### PASSAGE SHOWN:
The Department of Health and Human Services (HHS) has announced a settlement of potential violations of the Health Insurance Portability and Accountability Act (HIPAA) involving a nonprofit health care provider. The provider will pay $1,550,000 to settle the potential violations and must take corrective measures that include developing an organization-wide risk analysis and risk management plan. HHS also announced a $3.9 million HIPAA settlement involving potential HIPAA violations resulting from a stolen laptop.
According to HHS, the provider's breach report indicated that the electronic PHI of nearly 9,500 individuals was accessed when a password-protected but unencrypted laptop was stolen from the locked vehicle of an employee of the provider's contractor. At the time of the breach, the provider and the contractor had not yet entered into a BA agreement, though they did so a few months after the theft (see Standard Document, HIPAA Business Associate Agreement). As a result, at the time of the theft, the provider had made available access to its database, which stored the electronic PHI of nearly 290,000 individuals, without obtaining satisfactory assurances from its contractor under a BA agreement that the provider's PHI would be protected. According to HHS, the provider also failed to conduct a thorough risk analysis that incorporated all of its technology equipment, applications, and data systems using electronic PHI.
Under its resolution agreement with HHS, in addition to the $1,550,000 payment, the provider must:
Comply with the CAP (see Corrective Action Plan), and retain all documents and records relating to CAP compliance for six years.

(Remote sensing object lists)
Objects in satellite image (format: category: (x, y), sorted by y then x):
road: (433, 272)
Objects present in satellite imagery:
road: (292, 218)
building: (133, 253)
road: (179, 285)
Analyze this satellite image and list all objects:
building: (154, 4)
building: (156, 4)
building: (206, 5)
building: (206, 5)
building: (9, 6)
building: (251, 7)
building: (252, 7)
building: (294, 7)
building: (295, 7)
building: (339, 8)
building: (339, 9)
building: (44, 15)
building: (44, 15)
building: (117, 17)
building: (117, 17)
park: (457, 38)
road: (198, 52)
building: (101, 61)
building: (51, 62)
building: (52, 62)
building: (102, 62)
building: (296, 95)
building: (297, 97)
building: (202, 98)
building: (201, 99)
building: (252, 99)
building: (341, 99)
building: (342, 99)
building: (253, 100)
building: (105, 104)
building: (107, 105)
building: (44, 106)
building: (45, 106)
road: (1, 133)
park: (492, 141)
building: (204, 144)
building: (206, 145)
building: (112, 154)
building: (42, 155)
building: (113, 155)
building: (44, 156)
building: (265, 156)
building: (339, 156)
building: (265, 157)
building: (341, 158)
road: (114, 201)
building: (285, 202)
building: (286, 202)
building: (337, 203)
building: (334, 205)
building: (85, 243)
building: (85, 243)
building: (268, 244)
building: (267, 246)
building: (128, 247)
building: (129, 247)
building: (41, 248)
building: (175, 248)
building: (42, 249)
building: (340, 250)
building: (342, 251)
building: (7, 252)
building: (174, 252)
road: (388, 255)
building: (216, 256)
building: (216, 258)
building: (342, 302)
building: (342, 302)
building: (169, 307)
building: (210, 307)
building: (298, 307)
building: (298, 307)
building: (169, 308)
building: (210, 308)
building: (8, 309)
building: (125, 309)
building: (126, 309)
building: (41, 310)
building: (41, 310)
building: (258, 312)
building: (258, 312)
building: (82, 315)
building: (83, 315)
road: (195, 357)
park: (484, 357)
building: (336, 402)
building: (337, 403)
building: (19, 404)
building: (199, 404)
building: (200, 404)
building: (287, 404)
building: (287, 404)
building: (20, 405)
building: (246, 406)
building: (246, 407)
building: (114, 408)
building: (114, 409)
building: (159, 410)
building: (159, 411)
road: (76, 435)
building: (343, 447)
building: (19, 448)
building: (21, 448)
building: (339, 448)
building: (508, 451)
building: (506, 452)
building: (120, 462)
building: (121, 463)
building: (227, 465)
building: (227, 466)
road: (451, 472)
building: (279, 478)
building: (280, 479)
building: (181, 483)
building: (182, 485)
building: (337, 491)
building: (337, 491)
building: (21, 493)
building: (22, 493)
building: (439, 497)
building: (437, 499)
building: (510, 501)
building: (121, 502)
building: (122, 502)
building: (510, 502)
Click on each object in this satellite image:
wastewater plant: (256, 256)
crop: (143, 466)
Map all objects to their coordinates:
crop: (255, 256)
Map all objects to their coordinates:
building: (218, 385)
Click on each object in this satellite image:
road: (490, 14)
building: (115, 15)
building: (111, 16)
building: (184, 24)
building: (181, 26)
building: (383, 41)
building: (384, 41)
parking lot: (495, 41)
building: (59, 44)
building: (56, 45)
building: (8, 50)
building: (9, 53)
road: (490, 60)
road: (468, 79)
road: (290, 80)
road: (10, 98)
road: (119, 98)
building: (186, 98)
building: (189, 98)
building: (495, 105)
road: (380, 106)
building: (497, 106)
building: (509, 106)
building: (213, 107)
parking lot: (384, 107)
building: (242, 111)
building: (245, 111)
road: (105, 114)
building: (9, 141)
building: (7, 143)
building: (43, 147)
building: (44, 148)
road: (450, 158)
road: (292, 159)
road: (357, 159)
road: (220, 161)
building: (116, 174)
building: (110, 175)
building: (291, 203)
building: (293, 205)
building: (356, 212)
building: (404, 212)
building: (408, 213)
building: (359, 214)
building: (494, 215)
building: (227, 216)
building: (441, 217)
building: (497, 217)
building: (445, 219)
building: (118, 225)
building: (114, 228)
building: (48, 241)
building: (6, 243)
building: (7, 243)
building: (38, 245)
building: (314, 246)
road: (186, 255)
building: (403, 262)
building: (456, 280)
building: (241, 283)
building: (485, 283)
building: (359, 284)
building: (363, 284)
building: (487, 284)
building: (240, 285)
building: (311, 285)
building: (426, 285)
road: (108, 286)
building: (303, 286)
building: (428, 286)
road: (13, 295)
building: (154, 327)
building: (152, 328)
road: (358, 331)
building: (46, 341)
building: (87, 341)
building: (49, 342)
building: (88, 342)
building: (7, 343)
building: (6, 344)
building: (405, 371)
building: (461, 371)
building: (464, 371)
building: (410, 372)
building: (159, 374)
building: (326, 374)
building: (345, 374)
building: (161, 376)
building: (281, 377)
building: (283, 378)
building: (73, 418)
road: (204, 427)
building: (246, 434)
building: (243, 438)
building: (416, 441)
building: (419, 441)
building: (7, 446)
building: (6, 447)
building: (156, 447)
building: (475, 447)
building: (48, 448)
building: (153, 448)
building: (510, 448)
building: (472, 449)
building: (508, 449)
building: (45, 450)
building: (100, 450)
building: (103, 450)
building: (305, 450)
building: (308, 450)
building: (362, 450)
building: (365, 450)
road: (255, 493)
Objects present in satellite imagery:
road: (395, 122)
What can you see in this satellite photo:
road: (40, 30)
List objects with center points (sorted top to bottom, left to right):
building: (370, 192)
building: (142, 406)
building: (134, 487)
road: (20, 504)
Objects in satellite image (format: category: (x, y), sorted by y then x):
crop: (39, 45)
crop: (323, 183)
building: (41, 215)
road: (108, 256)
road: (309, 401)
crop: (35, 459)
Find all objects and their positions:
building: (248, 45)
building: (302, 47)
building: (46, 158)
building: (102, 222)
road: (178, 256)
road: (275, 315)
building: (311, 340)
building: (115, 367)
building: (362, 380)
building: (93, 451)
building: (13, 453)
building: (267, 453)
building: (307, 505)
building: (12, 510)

### EXERCISE AIM:
In the HIPAA settlement text, how many individuals had their electronic PHI accessed when the laptop was stolen?

### SOLUTION TO THE EXERCISE:
Nearly 9,500 individuals.